The threats to the success of any state can be looked at from different perspectives. These threats can be broadly grouped into three areas namely, human rights, the growth of supranational institutions and economic globalization. The presence of human rights as an issue that needs focus in international law affects sovereignty since the accord which places clear restrictions on the issue of government acting within their borders. The growth of multinational corporations coupled with the free flow of capital hinder the states from focusing on economic development, fashion social and the economic policy. The supranational organizations on the other hand act to limit and to facilitate state sovereignty. Although it is not yet clear, latest developments have shown that sovereignty will be forced further in the fight against terrorism following recent US action in Afghanistan and Iraq (Biersteker & Weber 103).   

While the United Nations Charter presents a contradiction that has continued to be troublesome after the end of Cold War, it also contains a clear defense that covers the territorial reliability of states. This charter is also of great value since it has continually shown commitment to protection of human rights as well the showing freewill to accomplishing the set goals. In limiting sovereignty, human rights advocate for respect of individual rights by the state. The charter therefore acts as a mediator between the state and the citizens in the sense that it calls for fair treatment of the citizens. This is one of the accomplishments that the charter can be praised for, however, during the cold war, the act paralyzing the Security Council by the US-Soviet rivalry was left unattended to, and the charter did not act in defense of the council. The human rights activist can be praised and at the same time blamed for incidents that pass without their protest.

Economic globalization is viewed as a factor that controls nation-states. The continued growth of multilateral institutions has a negative impact on state action since it limits the state in carrying out such actions. The increase in mobility of capital has made many states to embrace similar policies as those of neo-liberal model. Following the heightening of global competition, the government faces challenges when it comes to spending and revenue generation.

Supranational organizations have been established to oversee upcoming issues that affect the state. The emergence of many issues across the borders such as globalization and terrorism calls for a body that can handle such issues effectively since they affect the public. Organizations such as United Nations (UN), World Trade Organization and European Union are state based and they can effectively solve trans-border issues. These organizations are state based hence states are in control of its business. The problem is that the organization may attempt or even assign itself some powers or authority. This can however have positive impacts states after ceding authority to supranational authorities (Cavanagh 98).
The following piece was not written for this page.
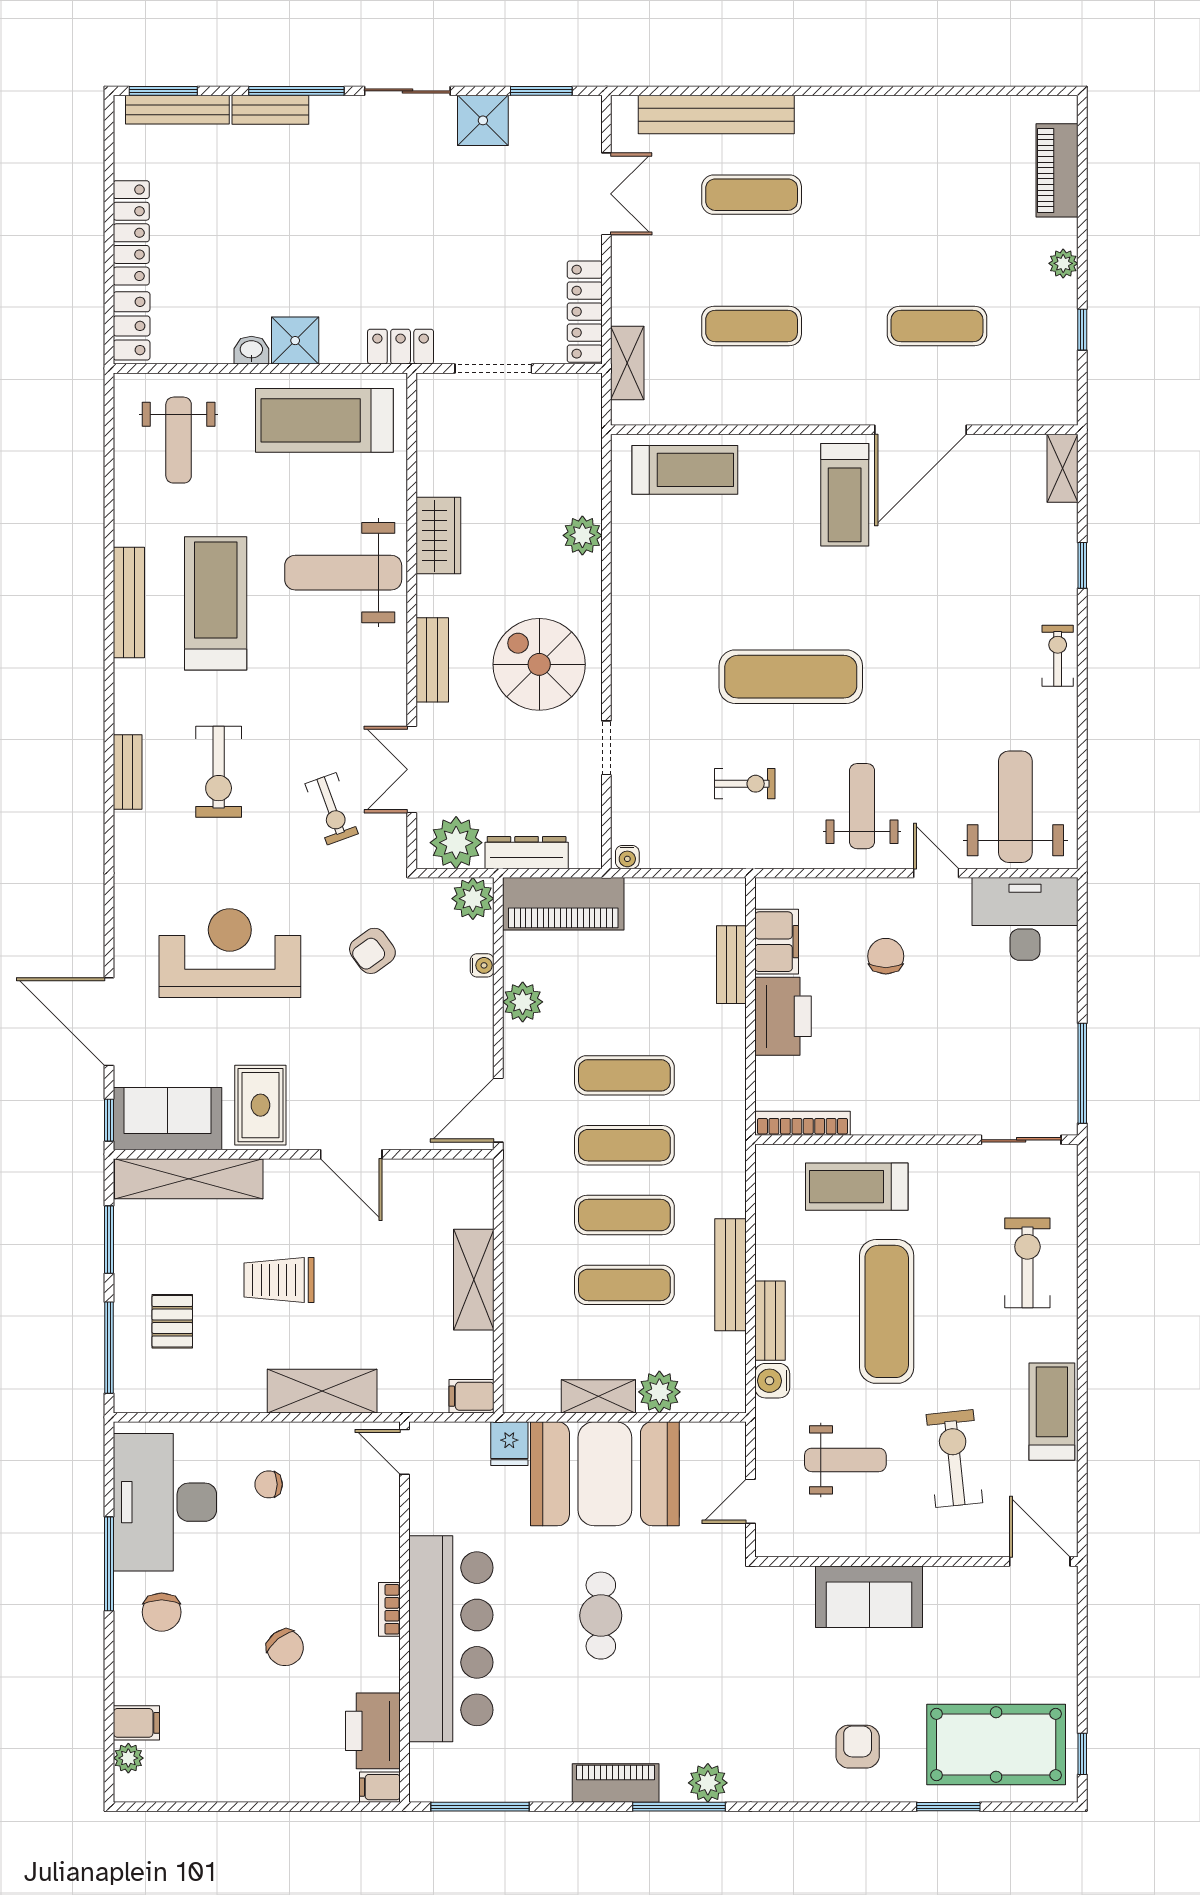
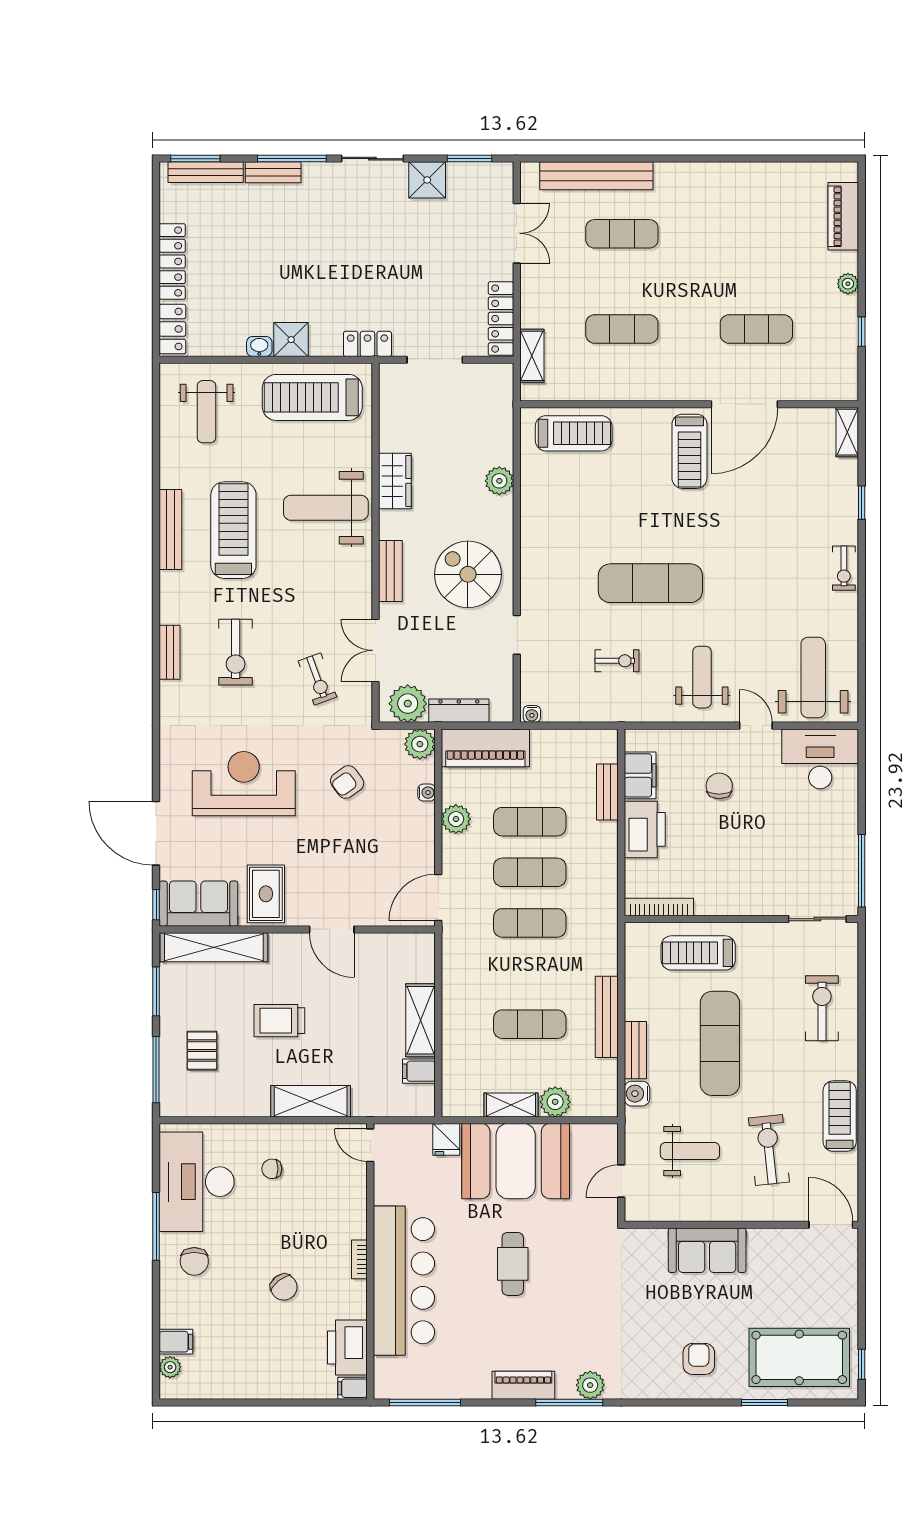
exercise bike: (1058, 656) -> (844, 568), turned 180
exercise mat: (624, 1215) -> (530, 822), moved
filing cabinet: (471, 1396) -> (419, 1071), moved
 Nation-state sovereignty is used to refer to the organizing principle of a state's system. Sovereignty entails that act of having power over a territory. This concept has evolved over the years to bringing about changes in the nation-state sovereignty. The changes mostly been brought about by economical globalization and attempts by the US to spread democracy. There are two main categories of sovereignty; internal and external. The changes have has implication to states and governments.